In [13]:
import pandas as pd
import torch
from sklearn.model_selection import train_test_split
from sklearn.metrics import classification_report, confusion_matrix
import seaborn as sns
import matplotlib.pyplot as plt
from transformers import AutoTokenizer, AutoModelForSequenceClassification, pipeline
from torch.utils.data import Dataset, DataLoader
from tqdm.auto import tqdm
from transformers import get_linear_schedule_with_warmup

In [14]:
# Let's take our IndoBERT tokenizer
bert_tokenizer = AutoTokenizer.from_pretrained('indonesia-bert-sentiment-classification')

# A sample sentence
sample_text = "Saya sangat senang dengan layanan BCA."

# --- Inspection Step 1: Tokenize ---
tokens = bert_tokenizer.tokenize(sample_text)
print(f"Sentence: {sample_text}")
print(f"Tokens: {tokens}")

# --- Inspection Step 2: Convert to IDs ---
input_ids = bert_tokenizer.convert_tokens_to_ids(tokens)
print(f"Input IDs: {input_ids}")

# The encode_plus method does both steps at once and adds special tokens
encoding = bert_tokenizer.encode_plus(sample_text, max_length=12, padding='max_length', truncation=True)
print(f"\nFull Encoding (with special tokens [CLS] and [SEP]):")
print(encoding['input_ids'])

Sentence: Saya sangat senang dengan layanan BCA.
Tokens: ['saya', 'sangat', 'senang', 'dengan', 'layanan', 'bca', '.']
Input IDs: [209, 310, 3000, 79, 1629, 8320, 30470]

Full Encoding (with special tokens [CLS] and [SEP]):
[2, 209, 310, 3000, 79, 1629, 8320, 30470, 3, 0, 0, 0]


In [15]:
# Load the model
bert_model = AutoModelForSequenceClassification.from_pretrained('indonesia-bert-sentiment-classification')

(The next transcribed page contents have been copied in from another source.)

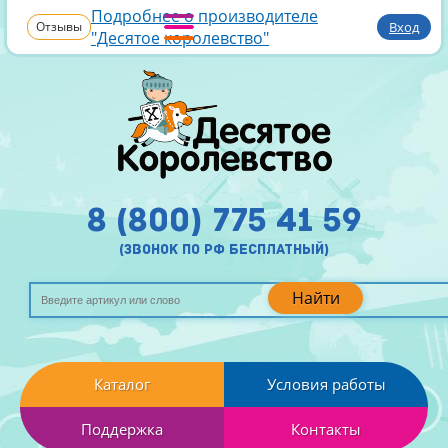
Подробнее о производителе
Отзывы
Вход
"Десятое королевство"
8 (800) 775 41 59
(звонок по рф бесплатный)
Найти
Каталог
Условия работы
Поддержка
Контакты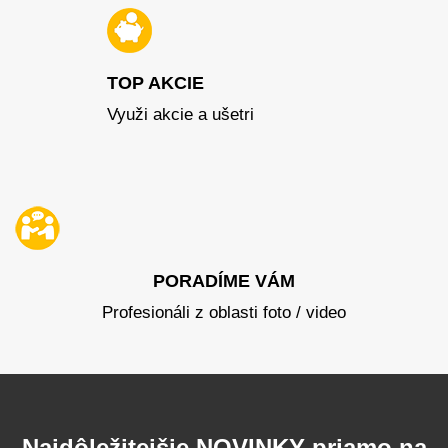
TOP AKCIE
Využi akcie a ušetri
PORADÍME VÁM
Profesionáli z oblasti foto / video
Najdôležitejšie NOVINKY priamo na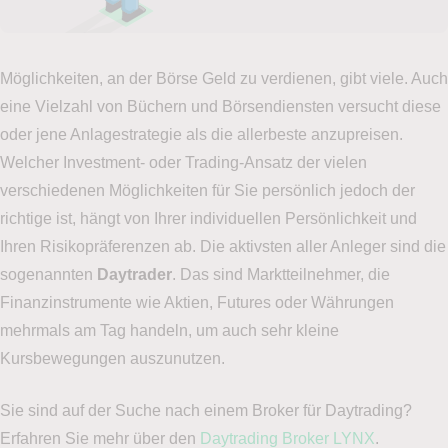
Möglichkeiten, an der Börse Geld zu verdienen, gibt viele. Auch
eine Vielzahl von Büchern und Börsendiensten versucht diese
oder jene Anlagestrategie als die allerbeste anzupreisen.
Welcher Investment- oder Trading-Ansatz der vielen
verschiedenen Möglichkeiten für Sie persönlich jedoch der
richtige ist, hängt von Ihrer individuellen Persönlichkeit und
Ihren Risikopräferenzen ab. Die aktivsten aller Anleger sind die
sogenannten
Daytrader
. Das sind Marktteilnehmer, die
Finanzinstrumente wie Aktien, Futures oder Währungen
mehrmals am Tag handeln, um auch sehr kleine
Kursbewegungen auszunutzen.
Sie sind auf der Suche nach einem Broker für Daytrading?
Erfahren Sie mehr über den
Daytrading Broker LYNX
.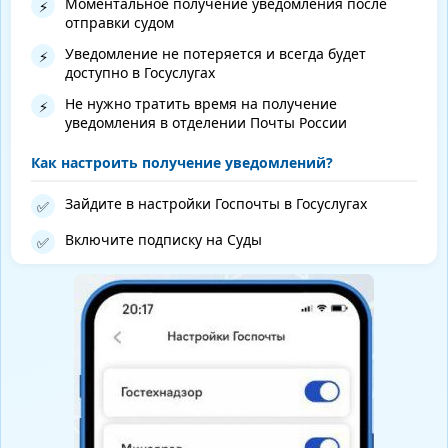
Моментальное получение уведомления после
⚡
отправки судом
Уведомление не потеряется и всегда будет
⚡
доступно в Госуслугах
Не нужно тратить время на получение
⚡
уведомления в отделении Почты России
Как настроить получение уведомлений?
Зайдите в настройки Госпочты в Госуслугах
✅
Включите подписку на Суды
✅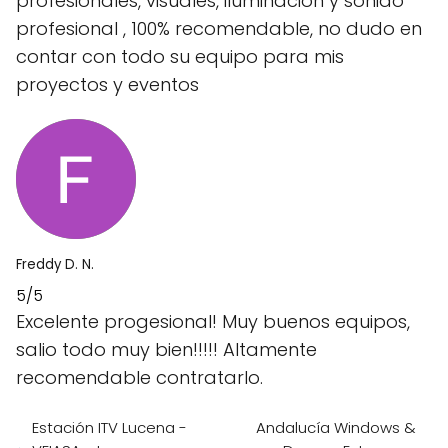
profesionales, visuales, iluminación y sonido
profesional , 100% recomendable, no dudo en
contar con todo su equipo para mis
proyectos y eventos
Freddy D. N.
5/5
Excelente progesional! Muy buenos equipos,
salio todo muy bien!!!!! Altamente
recomendable contratarlo.
Estación ITV Lucena -
Andalucía Windows &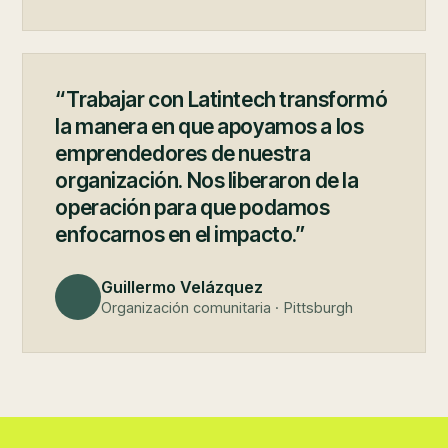
“Trabajar con Latintech transformó
la manera en que apoyamos a los
emprendedores de nuestra
organización. Nos liberaron de la
operación para que podamos
enfocarnos en el impacto.”
Guillermo Velázquez
Organización comunitaria · Pittsburgh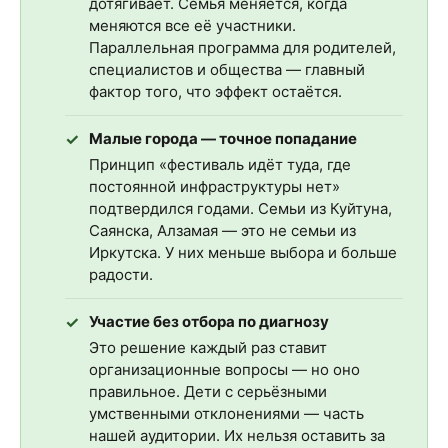
дотягивает. Семья меняется, когда
меняются все её участники.
Параллельная программа для родителей,
специалистов и общества — главный
фактор того, что эффект остаётся.
Малые города — точное попадание
Принцип «фестиваль идёт туда, где
постоянной инфраструктуры нет»
подтвердился годами. Семьи из Куйтуна,
Саянска, Алзамая — это не семьи из
Иркутска. У них меньше выбора и больше
радости.
Участие без отбора по диагнозу
Это решение каждый раз ставит
организационные вопросы — но оно
правильное. Дети с серьёзными
умственными отклонениями — часть
нашей аудитории. Их нельзя оставить за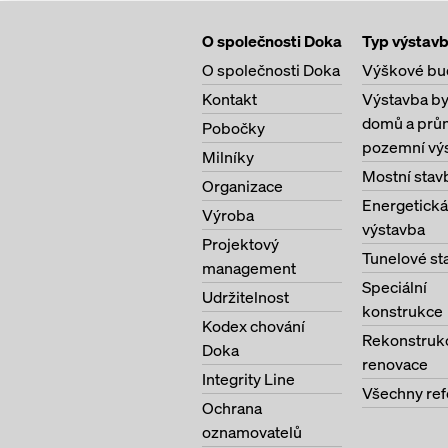
O společnosti Doka
Typ výstav
O společnosti Doka
Výškové bu
Kontakt
Výstavba b
domů a prů
Pobočky
pozemní vý
Milníky
Mostní stav
Organizace
Energetická
Výroba
výstavba
Projektový
Tunelové st
management
Speciální
Udržitelnost
konstrukce
Kodex chování
Rekonstruk
Doka
renovace
Integrity Line
Všechny re
Ochrana
oznamovatelů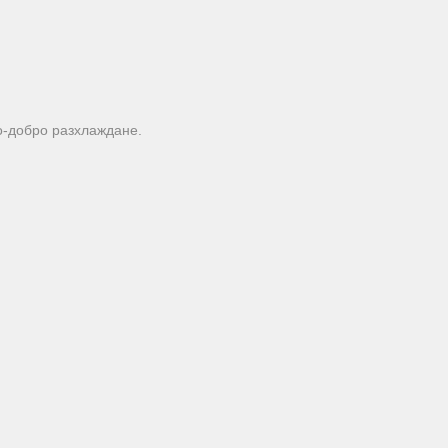
о-добро разхлаждане.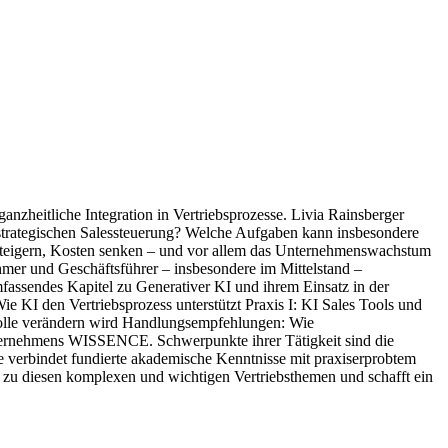
anzheitliche Integration in Vertriebsprozesse. Livia Rainsberger
 strategischen Salessteuerung? Welche Aufgaben kann insbesondere
 steigern, Kosten senken – und vor allem das Unternehmenswachstum
hmer und Geschäftsführer – insbesondere im Mittelstand –
mfassendes Kapitel zu Generativer KI und ihrem Einsatz in der
ie KI den Vertriebsprozess unterstützt Praxis I: KI Sales Tools und
bsrolle verändern wird Handlungsempfehlungen: Wie
unternehmens WISSENCE. Schwerpunkte ihrer Tätigkeit sind die
e verbindet fundierte akademische Kenntnisse mit praxiserprobtem
 zu diesen komplexen und wichtigen Vertriebsthemen und schafft ein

# Print the model's structure
print(bert_model)


BertForSequenceClassification(
  (bert): BertModel(
    (embeddings): BertEmbeddings(
      (word_embeddings): Embedding(50000, 768, padding_idx=0)
      (position_embeddings): Embedding(512, 768)
      (token_type_embeddings): Embedding(2, 768)
      (LayerNorm): LayerNorm((768,), eps=1e-12, elementwise_affine=True)
      (dropout): Dropout(p=0.1, inplace=False)
    )
    (encoder): BertEncoder(
      (layer): ModuleList(
        (0-11): 12 x BertLayer(
          (attention): BertAttention(
            (self): BertSelfAttention(
              (query): Linear(in_features=768, out_features=768, bias=True)
              (key): Linear(in_features=768, out_features=768, bias=True)
              (value): Linear(in_features=768, out_features=768, bias=True)
              (dropout): Dropout(p=0.1, inplace=False)
            )
            (output): BertSelfOutput(
              (dense): Linear(in_features=768, out_features=768, bias=True)
              (LayerNorm): LayerNorm((768,), eps=1e-12,